Bessent acrescentou:
“Também observamos muita cooperação do governo brasileiro. É interessante notar que o presidente Lula tem tradição em manter boas relações com presidentes republicanos nos Estados Unidos. Acredito que agora estamos no caminho certo com o presidente Trump. Nos próximos meses, é esperado que delegações empresariais e governamentais brasileiras visitem o presidente Trump junto com o presidente Lula, o que pode ser um marco importante.”
O secretário do Tesouro destacou ainda uma oportunidade geracional para a América Latina e afirmou que os Estados Unidos estão concentrados na relação norte-sul. Ele criticou a administração do ex-presidente Barack Obama, apontando que o governo perdeu uma chance crucial ao negligenciar países que buscavam implementar políticas mais favoráveis.

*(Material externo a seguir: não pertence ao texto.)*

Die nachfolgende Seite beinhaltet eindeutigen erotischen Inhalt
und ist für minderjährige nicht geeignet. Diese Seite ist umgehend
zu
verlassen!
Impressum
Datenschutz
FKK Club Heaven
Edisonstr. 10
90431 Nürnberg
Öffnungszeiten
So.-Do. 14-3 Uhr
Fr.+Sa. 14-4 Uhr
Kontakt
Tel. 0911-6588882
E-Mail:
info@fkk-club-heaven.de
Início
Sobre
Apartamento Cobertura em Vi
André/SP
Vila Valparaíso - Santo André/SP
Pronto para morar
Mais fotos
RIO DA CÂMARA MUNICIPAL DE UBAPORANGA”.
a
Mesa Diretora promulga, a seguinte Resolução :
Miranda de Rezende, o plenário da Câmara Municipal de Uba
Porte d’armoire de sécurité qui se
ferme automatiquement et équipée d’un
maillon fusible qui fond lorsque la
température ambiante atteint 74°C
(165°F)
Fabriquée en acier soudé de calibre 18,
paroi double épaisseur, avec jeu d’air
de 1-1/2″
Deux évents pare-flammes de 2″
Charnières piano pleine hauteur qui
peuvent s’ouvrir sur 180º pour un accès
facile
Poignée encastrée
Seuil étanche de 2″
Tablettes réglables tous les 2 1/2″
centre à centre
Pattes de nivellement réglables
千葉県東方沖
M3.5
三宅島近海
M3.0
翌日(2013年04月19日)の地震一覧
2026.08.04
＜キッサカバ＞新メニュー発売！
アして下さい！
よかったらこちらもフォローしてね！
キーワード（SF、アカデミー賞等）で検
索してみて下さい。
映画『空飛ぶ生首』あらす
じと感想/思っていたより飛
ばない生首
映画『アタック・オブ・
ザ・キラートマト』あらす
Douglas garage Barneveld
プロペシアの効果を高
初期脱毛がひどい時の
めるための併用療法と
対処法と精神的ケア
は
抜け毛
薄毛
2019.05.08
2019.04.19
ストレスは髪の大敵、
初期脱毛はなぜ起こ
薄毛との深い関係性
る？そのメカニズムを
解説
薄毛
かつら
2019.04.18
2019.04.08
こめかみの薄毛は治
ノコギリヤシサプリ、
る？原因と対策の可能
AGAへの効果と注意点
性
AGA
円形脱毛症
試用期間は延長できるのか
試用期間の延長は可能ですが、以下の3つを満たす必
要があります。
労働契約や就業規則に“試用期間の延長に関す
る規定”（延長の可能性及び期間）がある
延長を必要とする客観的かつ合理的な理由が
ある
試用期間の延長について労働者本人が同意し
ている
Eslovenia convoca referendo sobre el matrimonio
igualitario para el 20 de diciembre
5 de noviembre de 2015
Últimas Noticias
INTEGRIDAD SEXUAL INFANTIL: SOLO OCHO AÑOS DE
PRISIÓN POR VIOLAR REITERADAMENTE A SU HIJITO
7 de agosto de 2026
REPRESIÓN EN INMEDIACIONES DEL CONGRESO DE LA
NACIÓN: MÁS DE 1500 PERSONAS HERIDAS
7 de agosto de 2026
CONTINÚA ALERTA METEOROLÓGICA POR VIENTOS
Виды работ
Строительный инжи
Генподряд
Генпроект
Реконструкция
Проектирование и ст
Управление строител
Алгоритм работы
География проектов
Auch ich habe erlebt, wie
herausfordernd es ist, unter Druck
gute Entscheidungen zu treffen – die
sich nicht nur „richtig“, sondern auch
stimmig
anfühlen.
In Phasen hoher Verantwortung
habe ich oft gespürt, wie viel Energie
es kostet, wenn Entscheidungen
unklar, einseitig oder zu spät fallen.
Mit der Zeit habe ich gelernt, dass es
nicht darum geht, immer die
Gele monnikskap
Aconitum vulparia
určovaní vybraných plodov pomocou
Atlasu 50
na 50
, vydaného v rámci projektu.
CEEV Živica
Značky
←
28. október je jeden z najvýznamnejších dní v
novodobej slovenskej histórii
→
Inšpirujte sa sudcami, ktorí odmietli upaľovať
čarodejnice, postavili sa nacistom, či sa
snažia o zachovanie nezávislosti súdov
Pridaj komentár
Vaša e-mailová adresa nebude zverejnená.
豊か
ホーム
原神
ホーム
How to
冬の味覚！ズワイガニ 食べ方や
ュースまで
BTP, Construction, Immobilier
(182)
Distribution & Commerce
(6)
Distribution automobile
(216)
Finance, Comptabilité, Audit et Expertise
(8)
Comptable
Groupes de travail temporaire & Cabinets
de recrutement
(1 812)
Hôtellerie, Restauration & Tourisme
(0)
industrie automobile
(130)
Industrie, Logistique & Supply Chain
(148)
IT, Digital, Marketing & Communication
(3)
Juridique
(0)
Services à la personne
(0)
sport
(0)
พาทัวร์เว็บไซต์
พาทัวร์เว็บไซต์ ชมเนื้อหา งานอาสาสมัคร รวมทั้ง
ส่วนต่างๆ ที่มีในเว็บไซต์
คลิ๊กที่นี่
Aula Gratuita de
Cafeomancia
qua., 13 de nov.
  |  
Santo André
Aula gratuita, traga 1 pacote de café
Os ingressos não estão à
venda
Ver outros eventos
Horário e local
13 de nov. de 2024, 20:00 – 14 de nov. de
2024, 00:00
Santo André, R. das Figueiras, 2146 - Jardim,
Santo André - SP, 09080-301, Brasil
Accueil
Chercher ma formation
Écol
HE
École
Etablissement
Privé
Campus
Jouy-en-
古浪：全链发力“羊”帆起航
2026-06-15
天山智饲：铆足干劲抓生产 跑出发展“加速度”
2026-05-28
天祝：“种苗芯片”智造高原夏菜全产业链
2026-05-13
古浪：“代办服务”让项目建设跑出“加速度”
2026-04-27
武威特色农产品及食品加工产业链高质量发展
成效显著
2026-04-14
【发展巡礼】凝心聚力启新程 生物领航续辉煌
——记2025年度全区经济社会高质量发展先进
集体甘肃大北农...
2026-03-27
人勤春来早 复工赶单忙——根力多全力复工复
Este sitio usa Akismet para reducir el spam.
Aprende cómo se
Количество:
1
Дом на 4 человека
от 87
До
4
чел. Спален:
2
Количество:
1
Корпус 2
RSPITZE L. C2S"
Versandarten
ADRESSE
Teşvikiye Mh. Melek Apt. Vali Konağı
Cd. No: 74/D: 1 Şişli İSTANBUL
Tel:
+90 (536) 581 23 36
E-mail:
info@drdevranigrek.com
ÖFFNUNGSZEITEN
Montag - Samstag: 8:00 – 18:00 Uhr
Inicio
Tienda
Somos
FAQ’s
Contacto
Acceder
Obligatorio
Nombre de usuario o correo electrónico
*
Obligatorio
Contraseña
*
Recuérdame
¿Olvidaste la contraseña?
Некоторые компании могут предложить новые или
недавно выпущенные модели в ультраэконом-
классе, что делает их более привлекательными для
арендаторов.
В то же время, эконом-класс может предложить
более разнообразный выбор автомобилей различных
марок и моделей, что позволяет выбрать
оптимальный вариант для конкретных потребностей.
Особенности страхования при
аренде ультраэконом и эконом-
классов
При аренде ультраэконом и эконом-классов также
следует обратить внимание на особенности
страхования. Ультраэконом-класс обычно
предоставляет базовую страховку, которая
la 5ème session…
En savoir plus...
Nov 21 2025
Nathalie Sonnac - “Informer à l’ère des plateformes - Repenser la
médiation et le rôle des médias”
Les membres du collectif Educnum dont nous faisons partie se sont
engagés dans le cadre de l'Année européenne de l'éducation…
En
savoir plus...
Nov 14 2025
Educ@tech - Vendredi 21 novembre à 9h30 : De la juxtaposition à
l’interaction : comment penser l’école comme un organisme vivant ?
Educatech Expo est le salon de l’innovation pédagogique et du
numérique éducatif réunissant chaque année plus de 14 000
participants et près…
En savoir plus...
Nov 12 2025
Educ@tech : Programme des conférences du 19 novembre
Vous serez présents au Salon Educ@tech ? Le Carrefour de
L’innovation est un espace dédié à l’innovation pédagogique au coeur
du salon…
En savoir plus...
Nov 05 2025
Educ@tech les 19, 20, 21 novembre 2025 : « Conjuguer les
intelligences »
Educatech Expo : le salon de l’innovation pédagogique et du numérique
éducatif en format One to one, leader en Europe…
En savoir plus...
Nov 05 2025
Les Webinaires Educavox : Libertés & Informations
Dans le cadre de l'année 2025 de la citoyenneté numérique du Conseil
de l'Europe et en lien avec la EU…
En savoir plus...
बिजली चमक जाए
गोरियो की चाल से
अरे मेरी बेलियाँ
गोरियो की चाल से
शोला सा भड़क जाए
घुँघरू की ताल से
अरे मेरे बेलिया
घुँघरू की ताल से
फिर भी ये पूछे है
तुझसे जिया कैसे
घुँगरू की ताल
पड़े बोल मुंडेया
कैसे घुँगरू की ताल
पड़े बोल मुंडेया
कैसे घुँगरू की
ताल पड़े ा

Sobre a China, Bessent disse que a relação entre as nações está em um “ponto muito confortável”:
“Seremos rivais, mas desejamos que a concorrência seja justa. Não buscamos nos desvincular da China, mas é necessário minimizar os riscos.”
Ele mencionou duas iniciativas americanas no âmbito do G20: uma focada no crescimento econômico e outra na recuperação da soberania em setores estratégicos, incluindo minerais críticos, semicondutores e medicamentos.
Bessent falou também que os EUA, como evidenciado durante a pandemia de Covid-19, são bastante dependentes da China para o fornecimento de suprimentos médicos. Ele acredita que a relação pode ser produtiva, porém serão sempre concorrentes. “A competição ajuda a impulsionar melhorias e evita a estagnação.”
Além disso, Bessent mostrou convicção de que os Estados Unidos estão liderando a corrida no campo da inteligência artificial.